The buy-write strategy and the investment approach used by the Single Family Office have proven to be very successful. Consequently in December 2013 we decided to open the strategy as a “Public Status” Mutual Fund to the broader market with the launch of the Equity High Yield & Premium Income Fund.
We believe that the investment environment today is about products that are easy to understand, liquid, daily traded, transparent and have zero leverage. It is about determining the correct asset class and being able to generate sustained growth over a long period. That is why the Equity High Yield & Premium Income Fund offers investors returns plus liquidity, transparency and no leverage.
This Fund invests in defensive, consumer staple, quality stocks that provide dividend yields of between 4-6%. The strategy also enhances returns by writing covered calls to generate premium income; this is an advantage when equity markets decline (like we saw in 2008 and in 2011) as it limits any potential downside.
The portfolio consists of semi-monopolistic stocks with inelastic demand, solid balance sheets and quality fundamentals; stocks such as Sydney Airport, AstraZeneca and HSBC. It provides investors an opportunity to benefit from the high dividend yield and premium income strategy that many semi-monopolistic, stable, large capitalization companies offer today and this makes it an excellent substitute for many long-only developed market equity funds.

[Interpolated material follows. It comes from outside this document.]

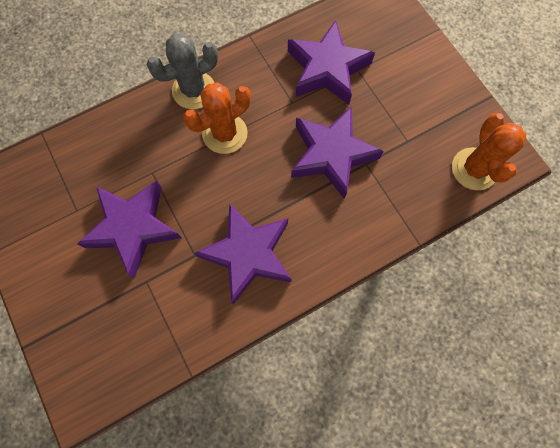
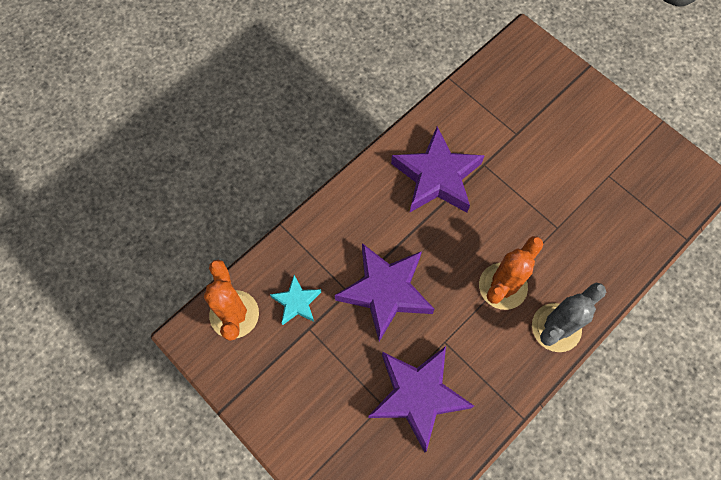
camera: 165 degrees right, 5 degrees down
(133, 228) = (549, 173): purple star -> none
(415, 165) = (296, 302): none -> turquoise star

Careful identification of stocks and subsequent reviews are vital to the successful performance of the strategy. We look for strong cash generative companies where cash flow is either expanding or remains constant. Balance sheet strength helps to identify dividend sustainability; dividends are only sustained by companies economically able to produce them. A typical way to judge this is to look for a good track record of dividend payments. A more practical approach is by looking at what happened in 2008 and finding corporates that remained cash generative. The fund invests in companies located in, but not limited to, Australia, Germany, Holland, the United Kingdom, Singapore, the Unites States, Japan and Hong Kong. Defensive, non-cyclical sectors, such as pharmaceuticals, utilities, infrastructure and telecommunication companies make up the majority of the holdings.

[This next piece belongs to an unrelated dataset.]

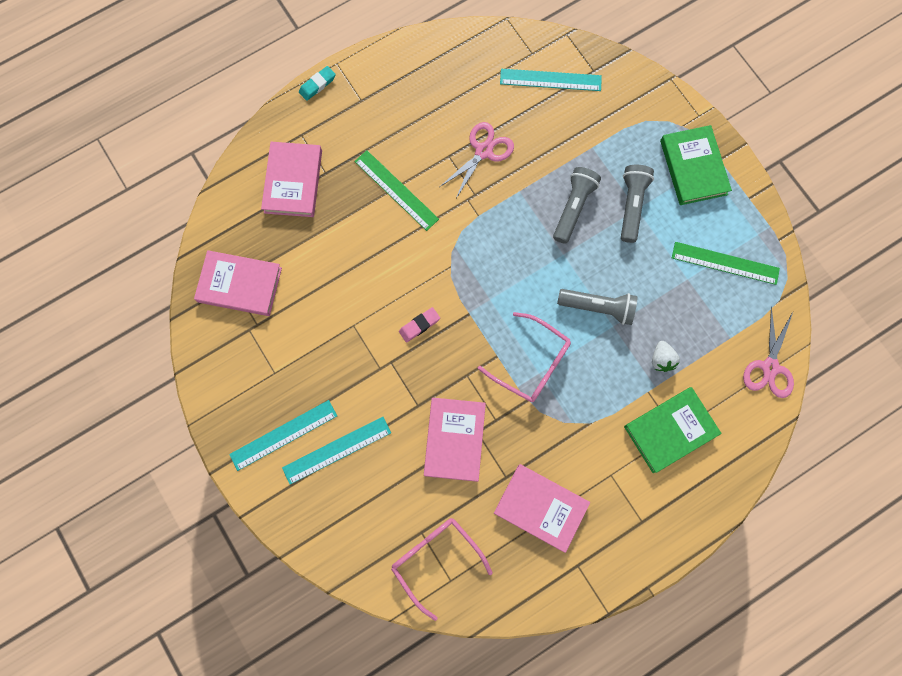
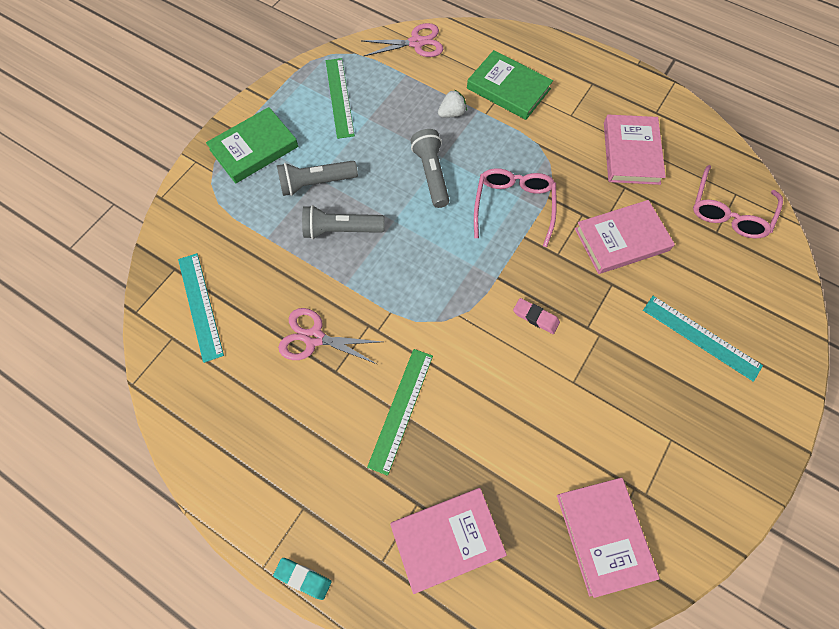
camera: 115 degrees left, 10 degrees down
(283, 435) = (723, 396): turquoise ruler -> none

The second element that is critical to this strategy is the generation of premium income, namely a simple process of writing out of the money covered calls on the underlying equities in the portfolio. Writing covered call options does potentially cap the full upside in the underlying equity performance, yet generates income when equity prices decline. This strategy, combined with buying stocks in consumer staple industries that provide above average dividend yield allows the fund to outperform in a sideways or downward moving market.
2013 was a unique year with the Federal Reserve’s stimulus programme pushing equity markets to historical highs whilst expectations for 2014 are much more modest. At Castlestone Management we believe that despite the strong performance of developed world equity markets over the past few years, in the long run, developed world equity markets will provide little direction.
Under quantitative easing, the Fed’s bond purchases pushed asset prices considerably higher and a correction appeared to be in the cards as emerging markets took a tumble earlier in January, but the correction was short-lived. We are witnessing a reduction in capital outflows and a return to inflows across specific emerging market countries like Turkey and Indonesia. However, it seems we will have to wait another few months before the consequences of the Fed’s tapering start to show.